Poe ci racconta così la sua apparizione:
Prima che gli ultimi echi dell’ultimo rintocco sprofondassero nel silenzio, ebbero tutto il tempo di notare la presenza di una figura mascherata che fino ad allora non aveva colpito l’attenzione di nessuno. E appena la notizia di questa nuova presenza si sparse sottovoce tutt’intorno, da tutta la brigata si alzò un brusio, un mormorio, esprimente disapprovazione e sorpresa prima, poi, finalmente terrore, raccapriccio disgusto. […].
Tutta l’assemblea parve sentire profondamente il cattivo gusto e la sconvenienza della condotta e del travestimento dello straniero. Il personaggio era alto e scarno, avvolto dalla testa ai piedi in un sudario.
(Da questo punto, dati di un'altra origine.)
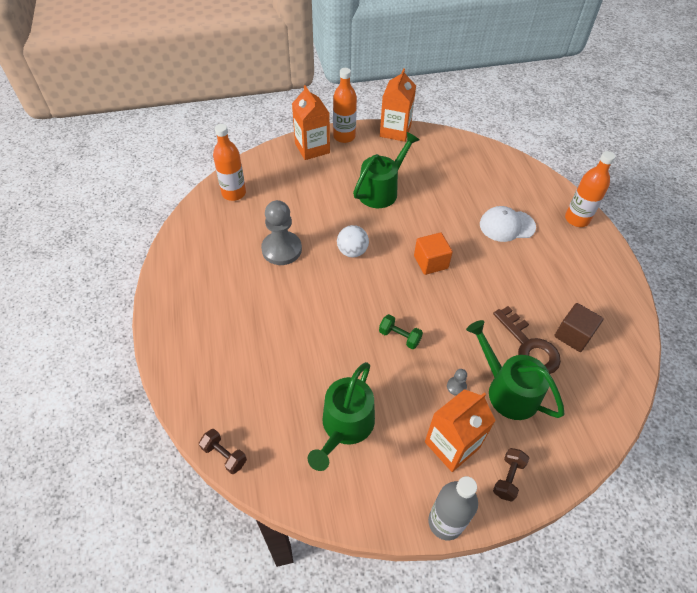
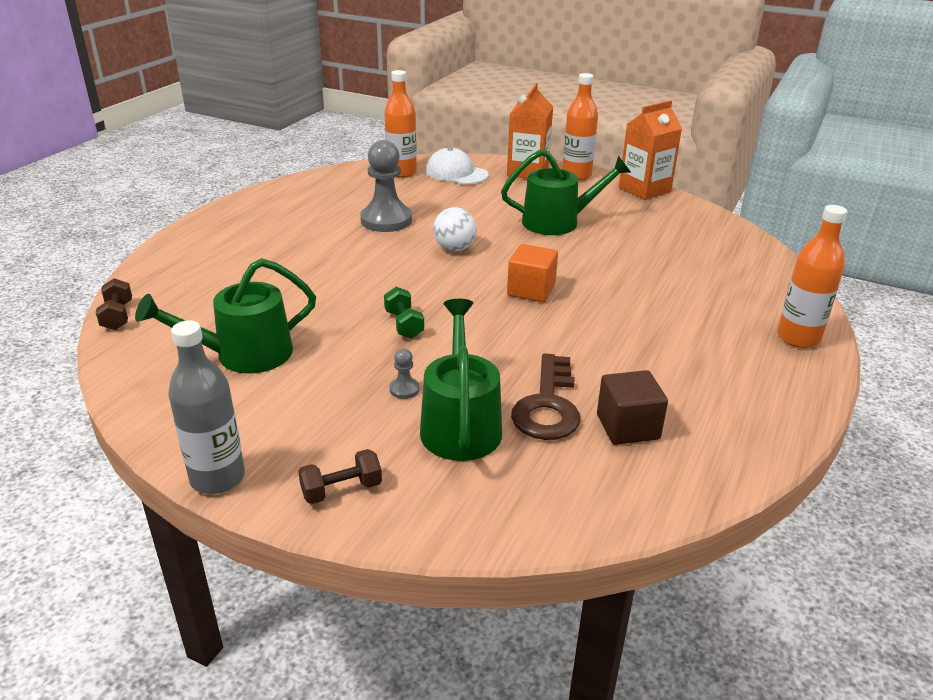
camera: 40 degrees right, 20 degrees down
orange carton [425,389,496,472] -> none
white cap [480,206,536,242] -> white cap moved to [426,147,489,185]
La maschera che celava il viso rappresentava così bene la rigidità della fisionomia di un cadavere che la più minuziosa analisi difficilmente avrebbe scoperto l’inganno.
Il racconto finisce col principe Prospero che si decide a sfidare la maschera, sguaina la spada, l’assalta, ma è la maschera ad avere la meglio. E tutti gli ospiti della lieta e gaudente abbazia cadono morti. Col trionfo della morte su tutto e tutti.
La morte è qui oblio di tutte le cose e che, così concepita, da un unico e categorico comandamento: vivere per la ricerca sfrenata dei piaceri. Nessuna riflessione sull’ethos o sulle forme del vivere associato può essere concepita. C’è solo il presente e questa opportunità di godere. E questa presuppone come unico impegno, quello di allontanare quanto più possibile il pensiero della morte.
Questo famoso racconto di Edgar Allan Poe fu scritto nel 1842 e poi pubblicato nel Graham’s Magazine e poi, nella sua raccolta Racconti (Tales) del 1845, posizionato nella terza sezione nota come Racconti del terrore e del grottesco. Ha poi avuto ben quattro trsposizioni cinematografici tra cui ricordiamo quello del regista Roger Corman nel 1964.
Questo plot non può non richiamare altri due libri famosissimi: uno scritto qualche decennio dopo e l’altro qualche secolo prima. Stiamo parlando del Ritratto di Dorian Gray di Oscar Wilde in cui tutta la narrazione è all’insegna della vita gaudente e voluttuosa ma sempre sorretta dalla consapevolezza della durata stabilita, del tempus fugit emblematizzato nella marcescenza del ritratto che invecchia.
All’altro ci porta l’omonimia dei protagonisti: è La tempesta di William Shakespeare in cui il re Prospero, studioso di arti magiche, spodestato e esiliato su un’isola, provoca una tempesta che fa approdare, per diversi lidi, tutti sulla sua isola, per poi riunirli tutti insieme alla fine, con un altro incantesimo, per accordare loro il suo perdono. C’è anche qui l’immagine del Prospero grande regista, ma con intenti diametralmente opposti a quelli di Shakespeare. Non c’è spazio qui per i grandi temi, come la lealtà, il buon governo, la formazione, la promozione umana. Sono tutti inghiottiti dal tema della morte, che stravolge le nostre certezze. Ci invita dunque a guardare con prospettive totalmente
diverse la vita, il suo corso e i progetti di come spenderla. Come in ogni storia di contagi (in altro trovi i link alle pubblicazioni precedenti) c’è la morte e l’interrogativo martellante di come la nostra unica vita sia degna di essere vissuta.